Gore Vidal, dans sa préface, place son roman de 1948 sous le noble patronage de
Thomas Mann, et ce n'est pas un hasard si le romancier américain invoque l'autorité d'une des grandes figures de la littérature européenne. Son livre, en effet, emprunte la forme classique du roman de formation, mais en la transformant. Son héros passe de longues années de sa vie à garder et poursuivre le souvenir bienheureux d'un instant de grâce de son adolescence, et à chercher à retrouver le garçon qui l'a vécu avec lui, pour se rendre compte amèrement de son erreur à la fin. L'histoire se termine pour lui dans la lucidité douloureuse et le désenchantement, un peu comme dans les grands romans européens que nous connaissons, sauf que l'illusion n'a pas aliéné le personnage, mais l'a aidé à vivre, et que sa perte ne lui procure aucune paix.

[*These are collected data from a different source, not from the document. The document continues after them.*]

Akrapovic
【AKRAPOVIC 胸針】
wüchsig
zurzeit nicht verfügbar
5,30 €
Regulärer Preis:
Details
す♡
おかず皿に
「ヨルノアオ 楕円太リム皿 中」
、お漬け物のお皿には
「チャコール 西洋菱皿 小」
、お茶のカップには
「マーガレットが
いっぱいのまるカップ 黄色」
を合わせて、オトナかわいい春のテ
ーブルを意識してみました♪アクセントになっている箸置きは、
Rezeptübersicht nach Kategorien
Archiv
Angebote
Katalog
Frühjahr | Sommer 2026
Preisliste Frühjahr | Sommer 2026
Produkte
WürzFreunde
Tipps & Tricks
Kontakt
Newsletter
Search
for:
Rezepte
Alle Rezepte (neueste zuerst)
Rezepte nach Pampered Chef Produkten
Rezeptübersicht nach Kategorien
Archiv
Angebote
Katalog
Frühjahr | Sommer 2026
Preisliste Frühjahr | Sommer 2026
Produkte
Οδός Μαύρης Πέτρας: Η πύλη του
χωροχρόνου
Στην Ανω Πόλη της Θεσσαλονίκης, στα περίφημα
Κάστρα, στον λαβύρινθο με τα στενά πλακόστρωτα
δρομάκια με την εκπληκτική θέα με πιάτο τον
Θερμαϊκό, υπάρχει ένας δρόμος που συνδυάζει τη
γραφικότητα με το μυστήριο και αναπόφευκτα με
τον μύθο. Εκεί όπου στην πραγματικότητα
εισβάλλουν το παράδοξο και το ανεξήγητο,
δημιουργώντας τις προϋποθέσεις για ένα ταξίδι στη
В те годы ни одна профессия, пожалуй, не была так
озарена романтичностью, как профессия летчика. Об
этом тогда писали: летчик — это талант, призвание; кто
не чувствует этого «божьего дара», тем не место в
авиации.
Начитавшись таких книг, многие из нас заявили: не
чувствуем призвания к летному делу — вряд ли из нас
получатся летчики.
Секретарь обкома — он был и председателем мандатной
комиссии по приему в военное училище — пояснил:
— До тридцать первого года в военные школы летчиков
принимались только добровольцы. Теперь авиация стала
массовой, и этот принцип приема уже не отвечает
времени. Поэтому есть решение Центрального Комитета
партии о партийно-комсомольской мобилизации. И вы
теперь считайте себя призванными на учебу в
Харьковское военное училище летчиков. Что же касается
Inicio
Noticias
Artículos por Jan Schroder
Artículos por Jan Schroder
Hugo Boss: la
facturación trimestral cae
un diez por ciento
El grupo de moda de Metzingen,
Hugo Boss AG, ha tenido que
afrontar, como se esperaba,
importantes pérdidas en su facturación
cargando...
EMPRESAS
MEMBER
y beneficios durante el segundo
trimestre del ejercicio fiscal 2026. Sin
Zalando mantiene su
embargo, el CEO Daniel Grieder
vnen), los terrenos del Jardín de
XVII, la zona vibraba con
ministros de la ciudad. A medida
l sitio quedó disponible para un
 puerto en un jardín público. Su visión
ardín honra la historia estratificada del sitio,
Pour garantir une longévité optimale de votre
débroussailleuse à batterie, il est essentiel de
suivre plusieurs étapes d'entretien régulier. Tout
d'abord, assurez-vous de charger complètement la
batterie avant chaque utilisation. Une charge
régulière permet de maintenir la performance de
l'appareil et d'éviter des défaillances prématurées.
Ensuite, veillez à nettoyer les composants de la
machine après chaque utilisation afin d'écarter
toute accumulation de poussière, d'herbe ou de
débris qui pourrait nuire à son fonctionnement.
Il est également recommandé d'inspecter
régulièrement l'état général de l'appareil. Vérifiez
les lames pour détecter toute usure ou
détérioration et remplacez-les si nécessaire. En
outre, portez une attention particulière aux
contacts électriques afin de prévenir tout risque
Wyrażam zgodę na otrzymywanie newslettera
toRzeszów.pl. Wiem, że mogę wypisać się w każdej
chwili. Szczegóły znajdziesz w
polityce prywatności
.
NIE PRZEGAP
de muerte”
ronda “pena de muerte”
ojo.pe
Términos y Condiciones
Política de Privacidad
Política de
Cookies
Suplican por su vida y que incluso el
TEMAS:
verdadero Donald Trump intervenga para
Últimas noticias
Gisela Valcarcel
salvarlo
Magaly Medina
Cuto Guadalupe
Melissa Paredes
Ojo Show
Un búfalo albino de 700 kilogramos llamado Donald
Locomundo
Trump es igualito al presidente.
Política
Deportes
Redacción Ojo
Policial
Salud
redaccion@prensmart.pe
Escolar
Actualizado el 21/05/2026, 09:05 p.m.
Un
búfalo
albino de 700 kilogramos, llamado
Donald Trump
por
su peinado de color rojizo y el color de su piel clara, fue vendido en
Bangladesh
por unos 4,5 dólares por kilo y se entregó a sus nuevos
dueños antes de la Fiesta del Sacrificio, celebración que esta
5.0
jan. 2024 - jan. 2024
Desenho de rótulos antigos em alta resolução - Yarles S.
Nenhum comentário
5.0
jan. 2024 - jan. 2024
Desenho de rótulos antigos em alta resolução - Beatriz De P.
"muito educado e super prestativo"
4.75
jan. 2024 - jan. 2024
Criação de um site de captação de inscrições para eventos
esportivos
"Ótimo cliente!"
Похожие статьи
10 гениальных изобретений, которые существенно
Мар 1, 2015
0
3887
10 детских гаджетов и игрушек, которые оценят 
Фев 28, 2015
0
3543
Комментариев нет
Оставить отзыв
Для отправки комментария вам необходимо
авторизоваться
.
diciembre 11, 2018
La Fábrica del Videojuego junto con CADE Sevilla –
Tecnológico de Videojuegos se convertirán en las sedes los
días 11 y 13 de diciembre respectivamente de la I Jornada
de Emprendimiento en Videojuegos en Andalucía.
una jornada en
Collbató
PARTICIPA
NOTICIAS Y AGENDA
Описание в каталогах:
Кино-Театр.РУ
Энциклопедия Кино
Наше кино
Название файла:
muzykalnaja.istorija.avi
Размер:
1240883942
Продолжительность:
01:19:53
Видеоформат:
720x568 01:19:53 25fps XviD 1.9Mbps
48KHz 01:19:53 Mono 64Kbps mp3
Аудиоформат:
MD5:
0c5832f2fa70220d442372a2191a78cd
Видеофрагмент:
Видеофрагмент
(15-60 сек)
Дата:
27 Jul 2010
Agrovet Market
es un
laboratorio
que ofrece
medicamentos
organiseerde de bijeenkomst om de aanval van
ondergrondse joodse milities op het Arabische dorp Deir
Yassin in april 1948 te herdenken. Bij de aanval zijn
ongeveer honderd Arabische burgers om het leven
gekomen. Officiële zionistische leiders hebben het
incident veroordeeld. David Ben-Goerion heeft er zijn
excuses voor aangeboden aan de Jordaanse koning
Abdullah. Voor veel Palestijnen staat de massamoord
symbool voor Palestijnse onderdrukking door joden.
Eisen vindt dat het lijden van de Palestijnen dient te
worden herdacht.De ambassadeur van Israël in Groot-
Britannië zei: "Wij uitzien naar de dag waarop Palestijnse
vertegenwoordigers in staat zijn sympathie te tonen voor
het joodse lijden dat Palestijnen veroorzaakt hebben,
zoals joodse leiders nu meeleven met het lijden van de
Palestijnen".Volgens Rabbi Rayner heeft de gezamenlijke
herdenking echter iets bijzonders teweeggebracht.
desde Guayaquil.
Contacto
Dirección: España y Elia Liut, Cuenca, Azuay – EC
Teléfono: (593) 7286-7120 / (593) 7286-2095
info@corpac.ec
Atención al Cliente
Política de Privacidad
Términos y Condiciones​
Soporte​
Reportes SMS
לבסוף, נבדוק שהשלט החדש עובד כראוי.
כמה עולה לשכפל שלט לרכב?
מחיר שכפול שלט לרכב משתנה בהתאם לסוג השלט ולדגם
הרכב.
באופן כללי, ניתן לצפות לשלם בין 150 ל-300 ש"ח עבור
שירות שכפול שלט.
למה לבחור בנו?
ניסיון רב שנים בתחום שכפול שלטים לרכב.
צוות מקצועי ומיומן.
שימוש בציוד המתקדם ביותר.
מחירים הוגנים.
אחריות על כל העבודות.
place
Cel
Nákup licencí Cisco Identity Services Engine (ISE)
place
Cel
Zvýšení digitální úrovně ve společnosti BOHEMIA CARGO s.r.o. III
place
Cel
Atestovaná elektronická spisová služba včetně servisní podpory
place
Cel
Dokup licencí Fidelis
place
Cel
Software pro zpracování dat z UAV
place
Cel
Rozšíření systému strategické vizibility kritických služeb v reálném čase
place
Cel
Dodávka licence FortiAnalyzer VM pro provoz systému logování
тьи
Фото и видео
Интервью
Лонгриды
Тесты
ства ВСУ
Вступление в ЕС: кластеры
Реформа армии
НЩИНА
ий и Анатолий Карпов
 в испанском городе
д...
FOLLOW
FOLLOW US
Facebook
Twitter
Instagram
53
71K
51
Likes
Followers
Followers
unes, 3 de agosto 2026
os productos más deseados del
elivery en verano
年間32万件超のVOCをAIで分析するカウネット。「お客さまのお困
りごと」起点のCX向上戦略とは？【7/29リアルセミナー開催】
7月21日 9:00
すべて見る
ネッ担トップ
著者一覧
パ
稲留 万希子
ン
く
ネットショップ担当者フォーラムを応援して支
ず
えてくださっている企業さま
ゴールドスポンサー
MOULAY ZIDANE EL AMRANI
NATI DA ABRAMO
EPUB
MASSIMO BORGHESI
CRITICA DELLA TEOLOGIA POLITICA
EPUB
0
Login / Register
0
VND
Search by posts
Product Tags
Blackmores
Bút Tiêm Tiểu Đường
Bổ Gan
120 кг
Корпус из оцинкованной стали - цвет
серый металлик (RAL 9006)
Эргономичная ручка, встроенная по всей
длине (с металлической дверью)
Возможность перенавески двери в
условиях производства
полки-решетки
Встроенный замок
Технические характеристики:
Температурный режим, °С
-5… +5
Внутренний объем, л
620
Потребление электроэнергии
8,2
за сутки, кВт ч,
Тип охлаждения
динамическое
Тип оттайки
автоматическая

Ce qui change aussi par rapport aux grands modèles, c'est la sexualité du héros : son éducation sentimentale ne concerne pas les femmes, mais les hommes, et le livre a fait scandale quand il est paru, alors qu'il raconte sensiblement la même chose que
Flaubert ou
Balzac.
Proust, dans sa Recherche du Temps Perdu, l'avait bien montré en analysant impitoyablement le sentiment amoureux : peu importe, finalement, l'identité sexuelle des personnes aimées. Mais on n'en était pas là en 1948, ni peut-être aujourd'hui, en ce temps fécond en nouvelles étiquettes lucratives et sottes ("LGBT" etc). Vidal fait aussi figure de précurseur car les figures homosexuelles qu'il campe ne sont pas toutes conformes aux stéréotypes habituels : hommes futiles, efféminés, ridicules et tragiques. Il annonce la révolution esthétique américaine "gay" des années 60, qui marque l'appropriation, par des figures homosexuelles masculines, de la virilité la plus ostentatoire. Enfin, une des particularités de son roman, qui le rend inférieur aux grandes oeuvres européennes, est que le héros laisse passer de longues années sans jamais interroger ce moment de grâce qui lui sert d'Etoile Polaire, dont il croit garder précieusement le souvenir en lui, intact, hors du temps. Il désire revivre ce moment comme si le temps n'avait aucune prise sur lui, ni sur les autres. C'est pour le romancier une occasion d'écrire une fin brutale et dramatique, mais finalement moins subtile que dans les romans européens auxquels Vidal se réfère.
Proust et
Gide ont signalé que l'homosexualité masculine est un thème littéraire majeur, d'un riche potentiel esthétique, quelles que soient les conditions de vie réelle des personnes que la littérature représente. Enfin, ce roman à la troisième personne, non exempt d'humour et de satire, ne prêche pas et ne milite pas, ce qui est un gage de bonne qualité.